▸ **ACTIVITY**: The complete listing goes into the output exactly, without its pictures.

▸ **DATA PROVIDED**:
===============
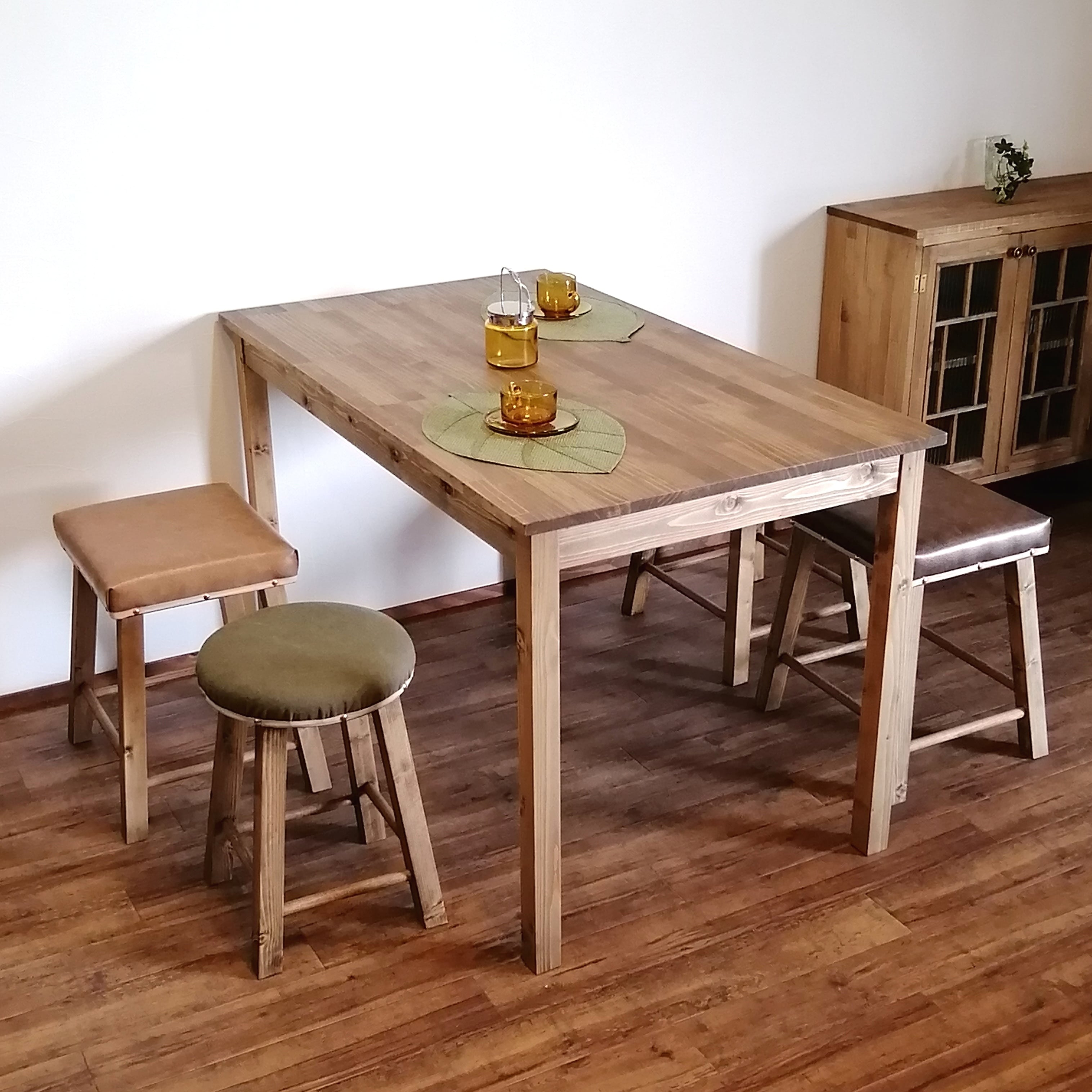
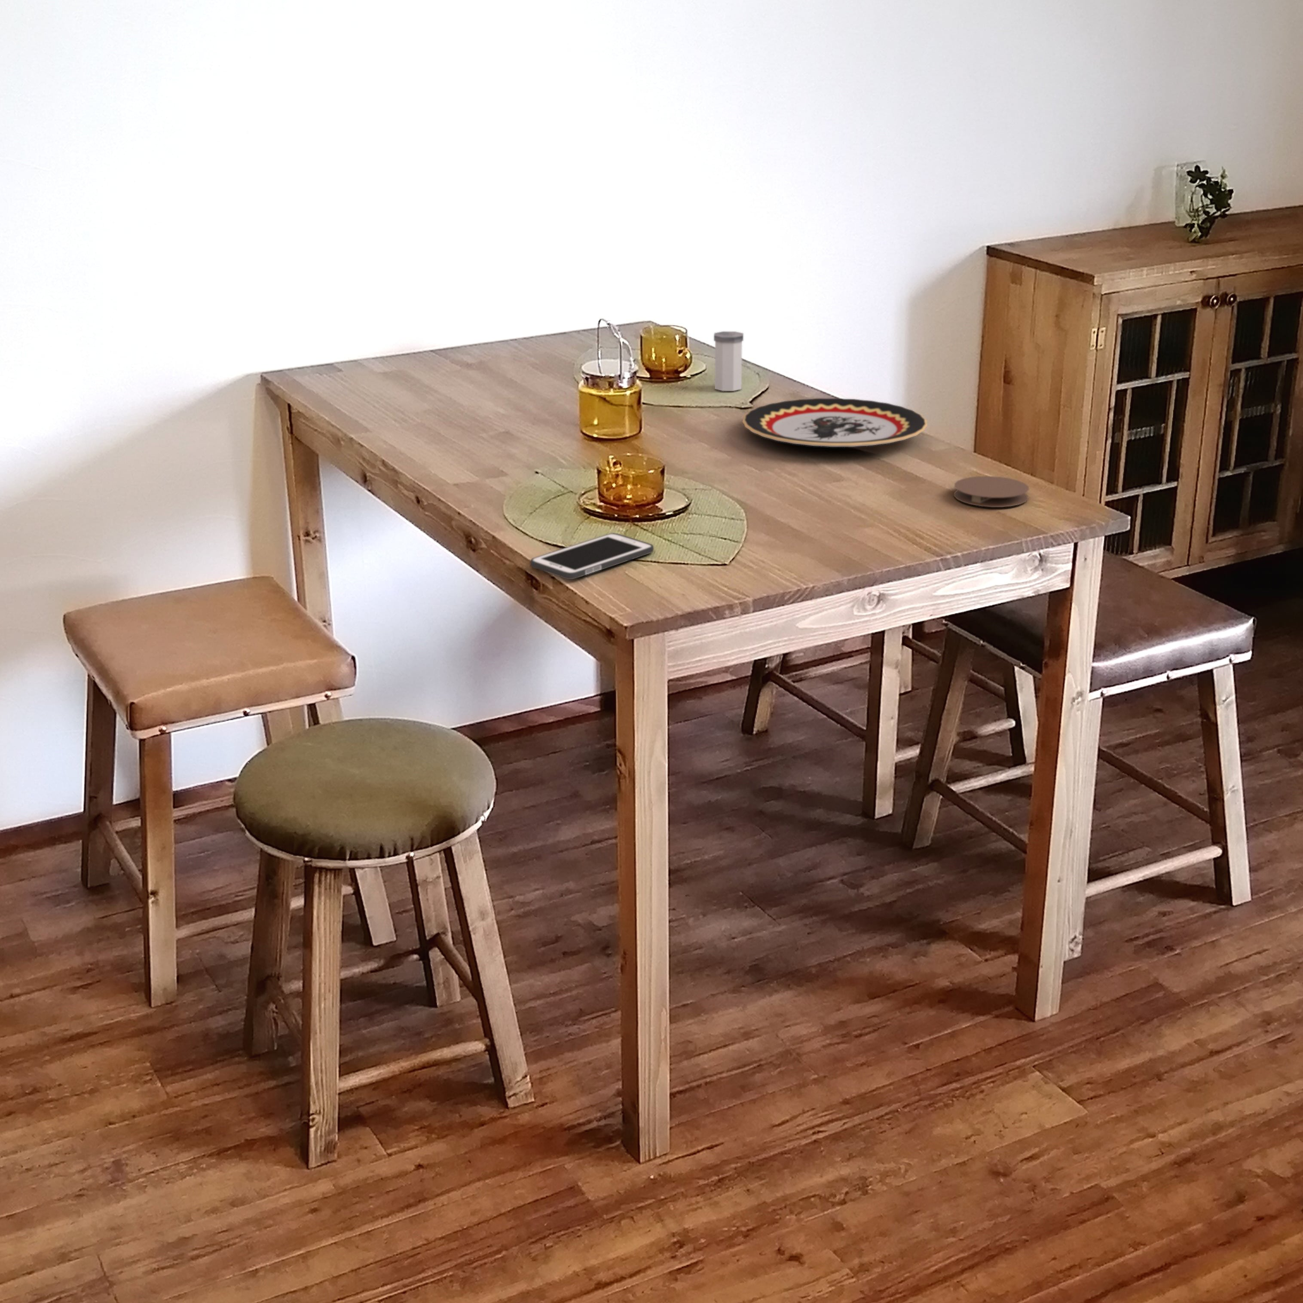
+ plate [742,399,928,447]
+ salt shaker [714,331,743,391]
+ cell phone [530,532,654,580]
+ coaster [953,476,1030,507]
===============
▸ **RESULT OF THE EXERCISE**:
+ plate [742,399,928,447]
+ salt shaker [714,331,743,391]
+ cell phone [530,532,654,580]
+ coaster [953,476,1030,507]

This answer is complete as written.